## Task description
Please give back each line below unchanged; none of the pictures should appear.

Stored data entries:
□ □ □
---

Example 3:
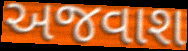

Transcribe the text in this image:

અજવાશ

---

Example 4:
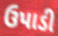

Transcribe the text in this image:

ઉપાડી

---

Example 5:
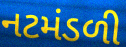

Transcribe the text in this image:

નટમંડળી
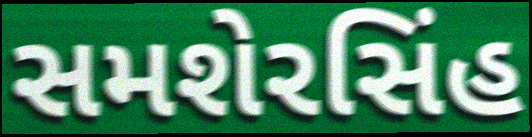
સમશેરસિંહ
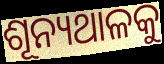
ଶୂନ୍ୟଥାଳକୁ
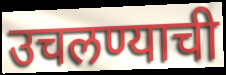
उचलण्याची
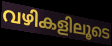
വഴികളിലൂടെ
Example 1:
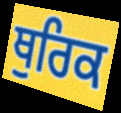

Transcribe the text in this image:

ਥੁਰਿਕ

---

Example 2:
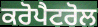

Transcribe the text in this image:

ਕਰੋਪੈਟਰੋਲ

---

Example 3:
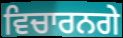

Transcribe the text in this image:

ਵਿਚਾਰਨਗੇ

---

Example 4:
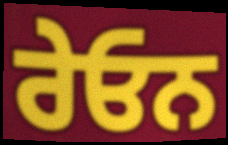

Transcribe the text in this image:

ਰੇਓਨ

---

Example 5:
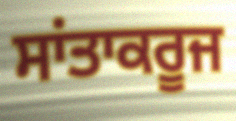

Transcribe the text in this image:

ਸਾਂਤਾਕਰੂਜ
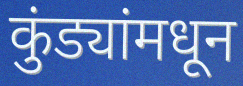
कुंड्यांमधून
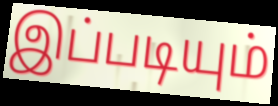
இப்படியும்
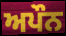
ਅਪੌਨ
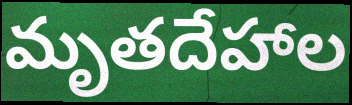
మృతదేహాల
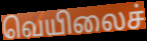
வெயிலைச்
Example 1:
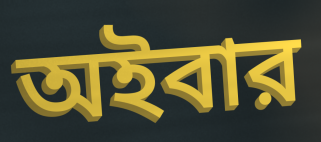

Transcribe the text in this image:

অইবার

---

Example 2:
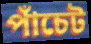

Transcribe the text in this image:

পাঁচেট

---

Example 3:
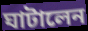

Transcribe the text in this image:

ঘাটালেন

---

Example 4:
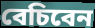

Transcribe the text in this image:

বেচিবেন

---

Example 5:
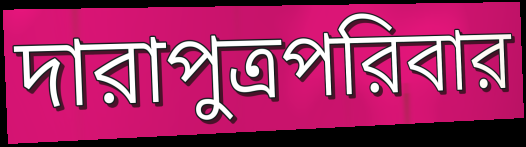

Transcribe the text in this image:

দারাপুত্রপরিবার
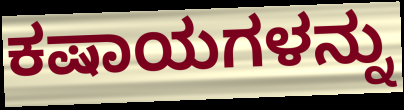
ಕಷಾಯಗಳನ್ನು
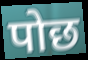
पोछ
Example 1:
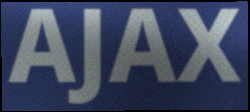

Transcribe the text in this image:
□ □ □
## Task answer
---

Example 3:

Transcribe the text in this image:

અજવાશ

---

Example 4:

Transcribe the text in this image:

ઉપાડી

---

Example 5:

Transcribe the text in this image:

નટમંડળી
સમશેરસિંહ
ଶୂନ୍ୟଥାଳକୁ
उचलण्याची
വഴികളിലൂടെ
Example 1:

Transcribe the text in this image:

ਥੁਰਿਕ

---

Example 2:

Transcribe the text in this image:

ਕਰੋਪੈਟਰੋਲ

---

Example 3:

Transcribe the text in this image:

ਵਿਚਾਰਨਗੇ

---

Example 4:

Transcribe the text in this image:

ਰੇਓਨ

---

Example 5:

Transcribe the text in this image:

ਸਾਂਤਾਕਰੂਜ
कुंड्यांमधून
இப்படியும்
ਅਪੌਨ
మృతదేహాల
வெயிலைச்
Example 1:

Transcribe the text in this image:

অইবার

---

Example 2:

Transcribe the text in this image:

পাঁচেট

---

Example 3:

Transcribe the text in this image:

ঘাটালেন

---

Example 4:

Transcribe the text in this image:

বেচিবেন

---

Example 5:

Transcribe the text in this image:

দারাপুত্রপরিবার
ಕಷಾಯಗಳನ್ನು
पोछ
Example 1:

Transcribe the text in this image:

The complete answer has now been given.